* _Task data_
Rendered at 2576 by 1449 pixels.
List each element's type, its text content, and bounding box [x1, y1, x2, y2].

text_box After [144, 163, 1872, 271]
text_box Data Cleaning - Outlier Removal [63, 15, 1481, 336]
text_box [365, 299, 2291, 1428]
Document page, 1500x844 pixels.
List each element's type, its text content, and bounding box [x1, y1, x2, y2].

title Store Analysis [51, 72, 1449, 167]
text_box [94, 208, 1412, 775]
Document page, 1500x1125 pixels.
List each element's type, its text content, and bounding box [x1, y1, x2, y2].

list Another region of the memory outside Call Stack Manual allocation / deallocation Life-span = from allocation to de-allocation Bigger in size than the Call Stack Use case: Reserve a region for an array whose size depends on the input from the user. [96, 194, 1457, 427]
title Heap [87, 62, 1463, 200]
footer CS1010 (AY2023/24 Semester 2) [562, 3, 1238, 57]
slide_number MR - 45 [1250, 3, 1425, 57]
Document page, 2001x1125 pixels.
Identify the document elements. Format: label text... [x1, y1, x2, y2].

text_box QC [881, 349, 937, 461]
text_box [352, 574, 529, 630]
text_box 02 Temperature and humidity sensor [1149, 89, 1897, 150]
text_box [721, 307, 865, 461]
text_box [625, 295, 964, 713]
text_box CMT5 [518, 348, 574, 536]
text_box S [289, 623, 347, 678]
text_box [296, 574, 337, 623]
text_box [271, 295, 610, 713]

* _What to do_
Repeat the records exactly, including every line.

* _Task solution_
Rendered at 2576 by 1449 pixels.
List each element's type, its text content, and bounding box [x1, y1, x2, y2].

text_box After [144, 163, 1872, 271]
text_box Data Cleaning - Outlier Removal [63, 15, 1481, 336]
text_box [365, 299, 2291, 1428]
Document page, 1500x844 pixels.
List each element's type, its text content, and bounding box [x1, y1, x2, y2].

title Store Analysis [51, 72, 1449, 167]
text_box [94, 208, 1412, 775]
Document page, 1500x1125 pixels.
List each element's type, its text content, and bounding box [x1, y1, x2, y2].

list Another region of the memory outside Call Stack Manual allocation / deallocation Life-span = from allocation to de-allocation Bigger in size than the Call Stack Use case: Reserve a region for an array whose size depends on the input from the user. [96, 194, 1457, 427]
title Heap [87, 62, 1463, 200]
footer CS1010 (AY2023/24 Semester 2) [562, 3, 1238, 57]
slide_number MR - 45 [1250, 3, 1425, 57]
Document page, 2001x1125 pixels.
Identify the document elements. Format: label text... [x1, y1, x2, y2].

text_box QC [881, 349, 937, 461]
text_box [352, 574, 529, 630]
text_box 02 Temperature and humidity sensor [1149, 89, 1897, 150]
text_box [721, 307, 865, 461]
text_box [625, 295, 964, 713]
text_box CMT5 [518, 348, 574, 536]
text_box S [289, 623, 347, 678]
text_box [296, 574, 337, 623]
text_box [271, 295, 610, 713]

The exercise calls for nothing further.